那瓶當祖宗被供著的酒是鎮店之寶,秦遠雖然嘴上說著相信科學,但玄學起來也不含糊,必須整瓶貴點的酒鎮店,心裡才算踏實。
那瓶酒被白檸摔了之後,秦遠就想著再整一瓶回來,剛好阮昊林說今天剛到了一瓶不錯的,緊趕慢趕的去取回來,誰知道還沒到家,就看到白檸被堵在這,二話沒說,從旁邊工地撿了根鋼棍就過來了。
「幹什麼呢?以多欺少?」秦遠用舌頭把煙舔到一邊斜斜的叼著,更添了幾分邪氣,仰著頭,用下巴點了點陳永浩。
白檸被堵在裡面,見秦遠過來,一時間看愣了,過了一會兒才反應過來告狀,指著陳永浩道,「秦遠!就是他!他欺負我,欺負你家服務員!你還不揍他?」
陳永浩見秦遠來幫忙,將注意力從白檸身上轉移了過來,看著秦遠,「怎麼?你要替白檸出頭?」
秦遠像是聽到什麼好笑的笑話,彎了彎嘴角,將耍酷進行到底,「不然呢?」
接著將左手的箱子拍在白檸的懷裡,「抱好了,掉地上我就把你給賣了。

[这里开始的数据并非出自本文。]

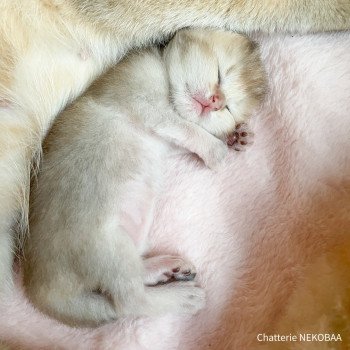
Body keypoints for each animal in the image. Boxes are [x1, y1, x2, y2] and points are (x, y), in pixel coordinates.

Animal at [23, 28, 266, 326]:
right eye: (222, 72)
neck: (163, 69)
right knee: (131, 303)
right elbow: (184, 127)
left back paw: (163, 267)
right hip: (106, 248)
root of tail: (40, 292)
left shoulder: (168, 137)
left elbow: (186, 134)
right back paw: (181, 297)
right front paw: (216, 148)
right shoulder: (144, 101)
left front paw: (235, 137)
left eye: (229, 108)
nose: (216, 101)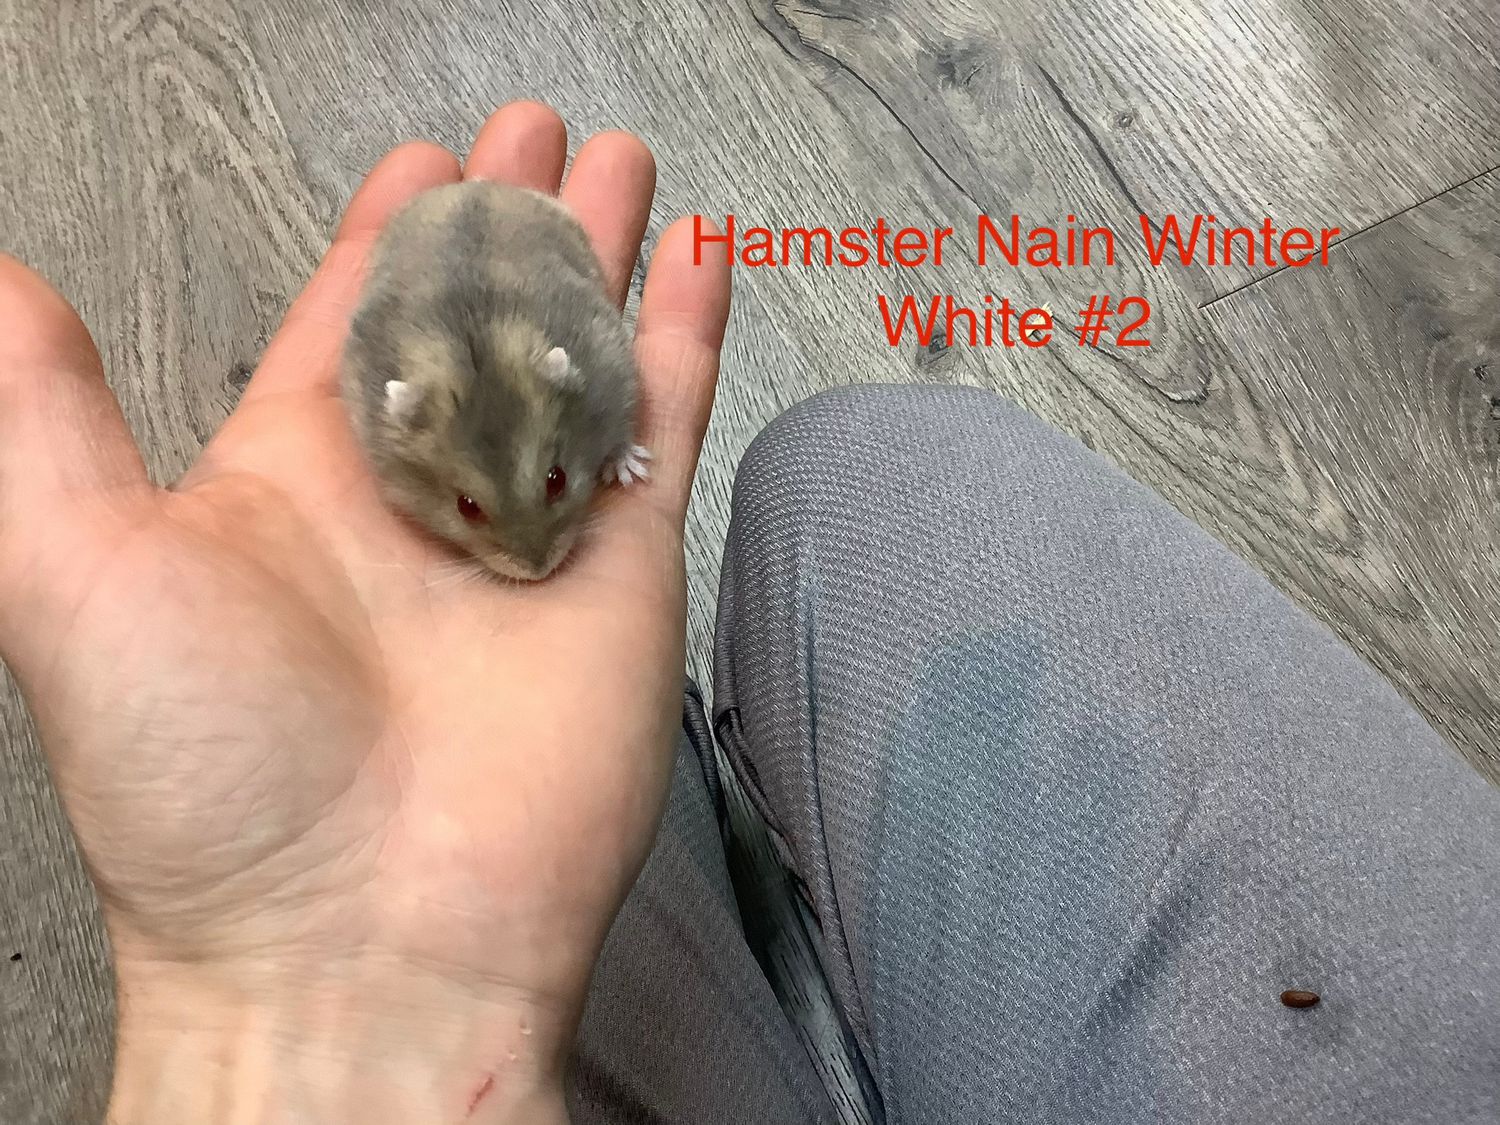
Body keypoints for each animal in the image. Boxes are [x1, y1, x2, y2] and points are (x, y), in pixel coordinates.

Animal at [341, 180, 648, 581]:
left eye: (557, 479)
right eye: (466, 507)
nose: (539, 570)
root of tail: (472, 185)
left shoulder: (611, 362)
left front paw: (632, 470)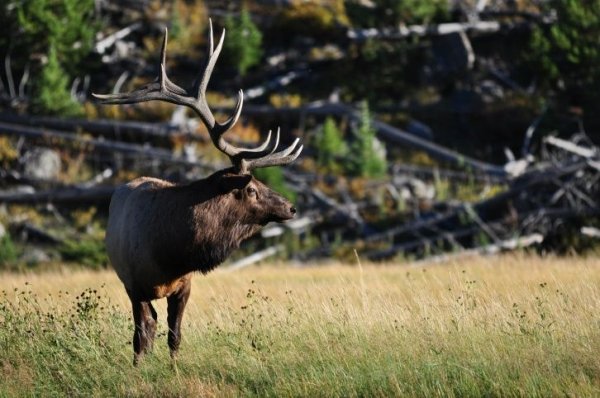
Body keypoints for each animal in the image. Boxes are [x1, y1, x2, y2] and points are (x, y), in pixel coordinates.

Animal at [94, 21, 302, 364]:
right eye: (252, 189)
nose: (291, 207)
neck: (168, 253)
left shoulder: (185, 284)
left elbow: (175, 335)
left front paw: (174, 369)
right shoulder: (134, 285)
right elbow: (141, 335)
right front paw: (138, 369)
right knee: (145, 329)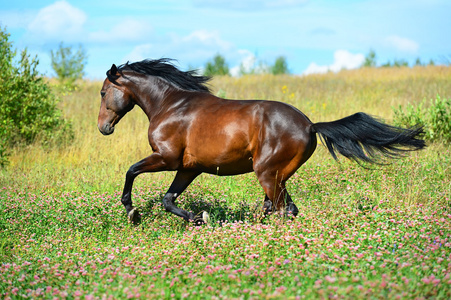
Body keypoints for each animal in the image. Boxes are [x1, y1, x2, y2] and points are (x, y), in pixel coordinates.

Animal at [97, 58, 426, 224]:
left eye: (102, 92)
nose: (103, 128)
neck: (170, 105)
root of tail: (309, 125)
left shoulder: (166, 158)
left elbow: (131, 171)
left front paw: (132, 212)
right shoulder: (189, 167)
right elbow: (168, 200)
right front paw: (199, 218)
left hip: (267, 173)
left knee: (281, 210)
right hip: (278, 176)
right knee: (285, 209)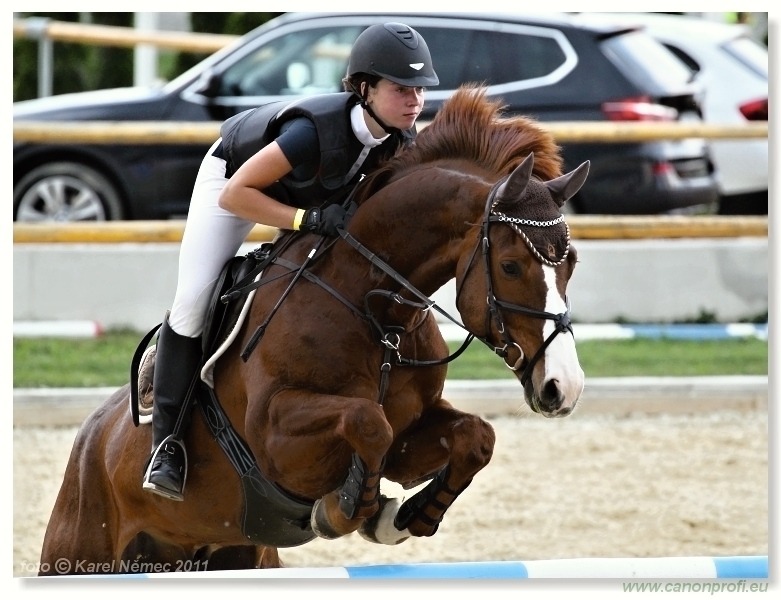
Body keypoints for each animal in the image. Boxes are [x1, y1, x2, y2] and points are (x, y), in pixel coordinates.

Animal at [36, 85, 584, 576]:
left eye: (572, 263)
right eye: (511, 266)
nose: (564, 388)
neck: (375, 311)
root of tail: (90, 436)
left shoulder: (411, 434)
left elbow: (475, 435)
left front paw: (404, 516)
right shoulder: (275, 438)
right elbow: (368, 421)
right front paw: (350, 508)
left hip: (234, 554)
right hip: (79, 548)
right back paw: (164, 467)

」
白檸狗腿的抱著箱子往秦遠身後躲了躲。
秦遠並沒打算動手,剛畢業的學生,膽子小,想著嚇唬嚇唬就行了,但氣勢得做足了,歪了歪脖頸道,「你先來?」
「都幹什麼呢!手裡武器放下!」
然而還沒等陳永浩回答,一聲震耳欲聾的呵斥就從幾人身後傳來。
這個聲音在座的各位包括秦遠都不陌生,一時間不管敵友,脖頸的寒毛都輸了起來。
秦遠率先反應過來,慌忙把手裡的煙扔地上碾滅,消失滅跡,僵硬的轉過頭,在臉上堆出了一個比哭還難看的笑,磕磕絆絆的開口,「校… …校長好啊?」
也不能說秦遠慫,主要是這位陳校長給他初高中留下的陰影實在是大,需要用一生去撫平。
大課間學生來來回回的走過,都忍不住往校長室掃一眼,不知道今天是什麼日子,經貼著牆站了一排人,其中就包括秦遠。
秦遠沒想到馬上奔三十的歲數,還要在校長室罰站,低頭見白檸給他使眼色,朝人微微彎了彎腰,就聽白檸小聲說,「這都畢業了,為什麼打架還要被抓?你們之前沒有畢業之後解決私人恩怨的情況嗎?」
「我怎麼知道?我畢業之後約架也沒約在學校旁邊過啊。」秦遠也挺鬱悶的。
「這不是近麼… …」白檸自己也覺得離譜,說著說著聲音就小了下去。
秦遠一時間無言以對,不知道現在著學生的男子是不是被什麼莫名其妙的東西吃掉了。
「哎,那你手臂上那個紋身… …」白檸很快就忘了自己還在被罰站的這個事,對秦遠身上的紋身產生了極大的興趣,忍不住問道。
「假的,洗一洗就掉… …」秦遠小聲的回應著。
「回頭給我也整一個… …」白檸躍躍欲試。
「幹什麼呢?」陳校長之前是秦遠的高中班人,這麼算下來,年紀已經不小,頭上已生了白髮,鼻樑上架著一副老式無框眼鏡,背著手訓斥兩人。